Un nuevo plebiscito es riesgoso y es costoso. Pero sólo este mecanismo podría producir una paz duradera. Un resultado que le convenga a Colombia, y no solamente al presidente Santos. Unos acuerdos que sean sostenibles en el mediano y largo plazo.
Por otro lado, es importante no perder de vista que lo que está decidiendo el congreso en Colombia no es sólo aprobar un acuerdo entre Santos y las Farc, sino también, como explica Thierry Ways, “los poderes especiales que tendrá el presidente para legislar o modificar la Constitución, prácticamente sin contrapesos, por un plazo de hasta doce meses”.
Lo que hoy se conoce en la prensa como el fast track, añade Ways, es realmente “un atajo”,
un desmadre jurídico como nunca ha conocido el país. Que quede claro el precedente que se crearía: un presidente, por impopular que sea, se otorga poderes especiales para cambiar la Constitución y las leyes por medio de un trámite abreviado y prioritario. Sin autorización del presidente, el Congreso no podrá modificar los proyectos propuestos. Y todo sin que el pueblo haya autorizado esas facultades. Peor aún: habiéndolas negado de manera explícita en una consulta popular abrumadoramente sesgada a favor del mandatario. Nunca Hugo Chávez, con todas sus leyes habilitantes, gozó de semejante poder sin control.

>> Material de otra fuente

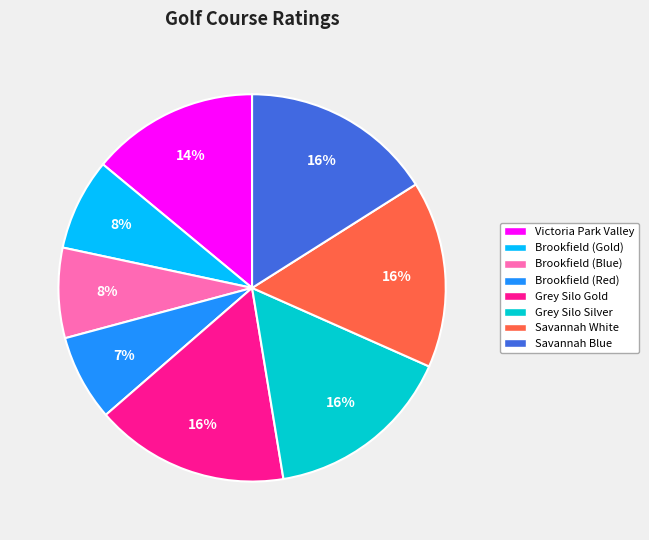

To the nearest percent, what is the difference between the largest and smallest slice percentages?

9%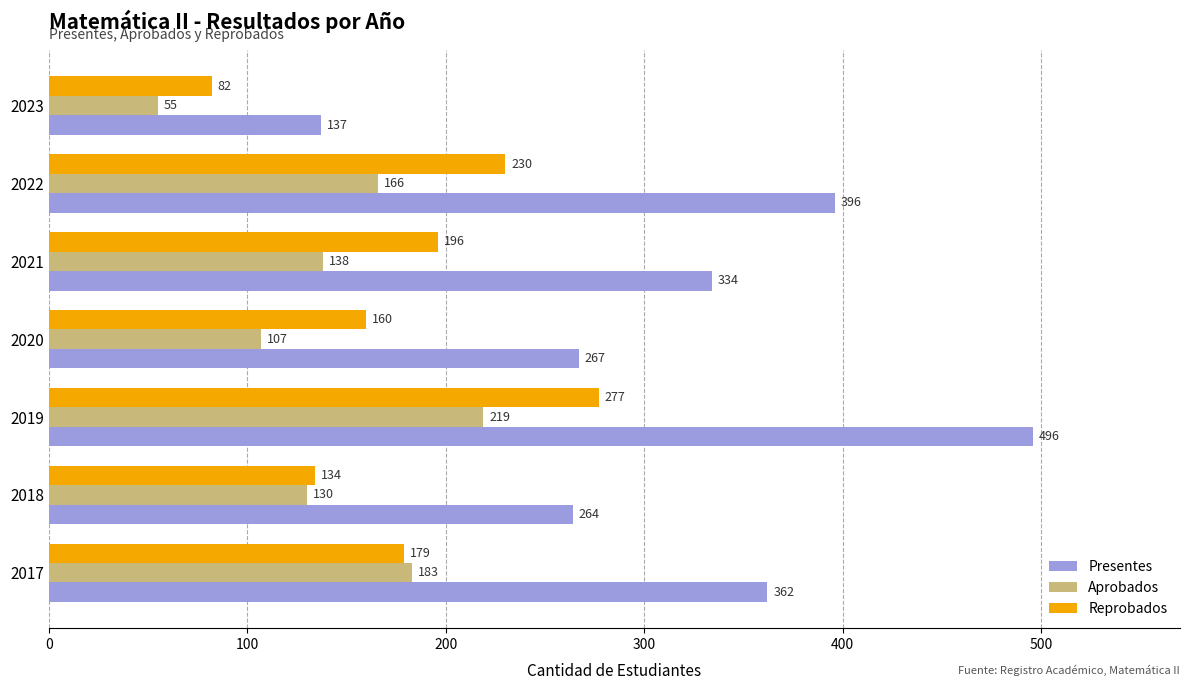

At how many categories does at least one series exceed 354?

3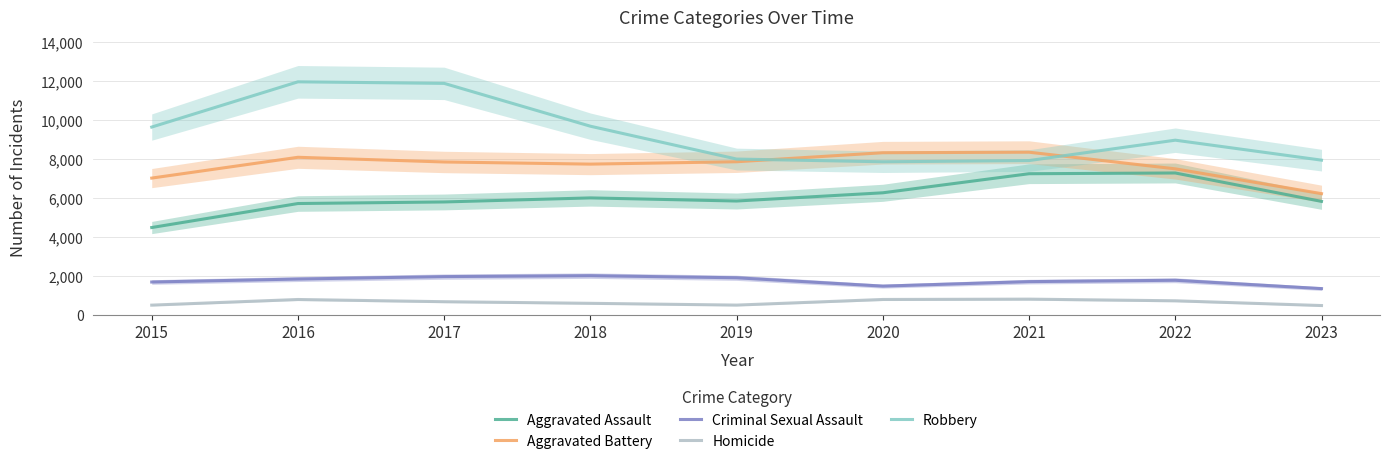

Reading left to right, transcribe all the data shown in this chart.

Aggravated Assault: 2015=4480	2016=5712	2017=5793	2018=6001	2019=5841	2020=6263	2021=7242	2022=7280	2023=5822
Aggravated Battery: 2015=7018	2016=8086	2017=7845	2018=7735	2019=7857	2020=8320	2021=8347	2022=7493	2023=6219
Criminal Sexual Assault: 2015=1683	2016=1836	2017=1961	2018=2009	2019=1900	2020=1472	2021=1703	2022=1773	2023=1345
Homicide: 2015=496	2016=786	2017=672	2018=589	2019=498	2020=787	2021=804	2022=719	2023=475
Robbery: 2015=9638	2016=11960	2017=11880	2018=9681	2019=7995	2020=7855	2021=7918	2022=8964	2023=7939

Y ahora resulta que las FARC salen a amenazar a los colombianos con que, si no aceptan someterse al yugo del fast track o poder absoluto presidencial ejercido por Santos, retoman las armas:
"Sin 'fast track' volveríamos al monte": Cúpula de las @FARC_EPueblo https://t.co/JqcWnOG2uZ pic.twitter.com/RItzVO5rml
— Revista Semana (@RevistaSemana) November 30, 2016
Con pocas excepciones, la prensa colombiana está incumpliendo con su labor fundamental de llamar las cosas por su nombre. Una vez más, la democracia constitucional está bajo peligro.